▶ **What you have to do**
Transcribe, without any change, the line that includes "right hip: (522, 186)" and all the lines that come after it in the material below.

▶ **Records for processing**
BEGIN

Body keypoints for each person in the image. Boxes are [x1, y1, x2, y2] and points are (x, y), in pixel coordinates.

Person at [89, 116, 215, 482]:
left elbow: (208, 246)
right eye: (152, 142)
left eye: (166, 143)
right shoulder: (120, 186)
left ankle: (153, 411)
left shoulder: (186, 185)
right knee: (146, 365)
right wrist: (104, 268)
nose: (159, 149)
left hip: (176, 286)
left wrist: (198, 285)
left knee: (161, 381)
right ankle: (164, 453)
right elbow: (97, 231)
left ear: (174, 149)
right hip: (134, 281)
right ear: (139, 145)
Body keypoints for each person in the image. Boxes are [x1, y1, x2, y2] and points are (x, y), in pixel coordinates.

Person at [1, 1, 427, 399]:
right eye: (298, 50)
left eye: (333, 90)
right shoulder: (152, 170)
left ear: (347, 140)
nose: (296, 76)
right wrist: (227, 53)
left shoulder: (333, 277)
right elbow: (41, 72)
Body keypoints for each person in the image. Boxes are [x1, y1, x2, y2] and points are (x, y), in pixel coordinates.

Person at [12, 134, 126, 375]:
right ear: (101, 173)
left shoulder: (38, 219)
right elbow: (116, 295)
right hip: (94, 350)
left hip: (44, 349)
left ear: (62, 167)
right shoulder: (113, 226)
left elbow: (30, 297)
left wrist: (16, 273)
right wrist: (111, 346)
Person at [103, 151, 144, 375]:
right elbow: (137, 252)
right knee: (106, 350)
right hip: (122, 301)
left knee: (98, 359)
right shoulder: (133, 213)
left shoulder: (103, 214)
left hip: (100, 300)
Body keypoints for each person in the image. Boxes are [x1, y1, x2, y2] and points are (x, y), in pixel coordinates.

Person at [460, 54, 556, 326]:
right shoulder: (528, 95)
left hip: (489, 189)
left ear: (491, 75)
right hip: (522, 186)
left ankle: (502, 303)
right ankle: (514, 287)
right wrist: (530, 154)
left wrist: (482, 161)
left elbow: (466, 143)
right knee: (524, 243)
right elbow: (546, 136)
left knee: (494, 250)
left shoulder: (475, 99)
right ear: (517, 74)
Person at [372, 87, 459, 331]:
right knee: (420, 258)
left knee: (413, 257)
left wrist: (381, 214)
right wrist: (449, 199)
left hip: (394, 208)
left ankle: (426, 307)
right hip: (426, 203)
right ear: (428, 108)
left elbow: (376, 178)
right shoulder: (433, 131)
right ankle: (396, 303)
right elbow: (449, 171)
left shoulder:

END

▶ **Solution to the exercise**
right hip: (522, 186)
left ankle: (502, 303)
right ankle: (514, 287)
right wrist: (530, 154)
left wrist: (482, 161)
left elbow: (466, 143)
right knee: (524, 243)
right elbow: (546, 136)
left knee: (494, 250)
left shoulder: (475, 99)
right ear: (517, 74)
Person at [372, 87, 459, 331]:
right knee: (420, 258)
left knee: (413, 257)
left wrist: (381, 214)
right wrist: (449, 199)
left hip: (394, 208)
left ankle: (426, 307)
right hip: (426, 203)
right ear: (428, 108)
left elbow: (376, 178)
right shoulder: (433, 131)
right ankle: (396, 303)
right elbow: (449, 171)
left shoulder:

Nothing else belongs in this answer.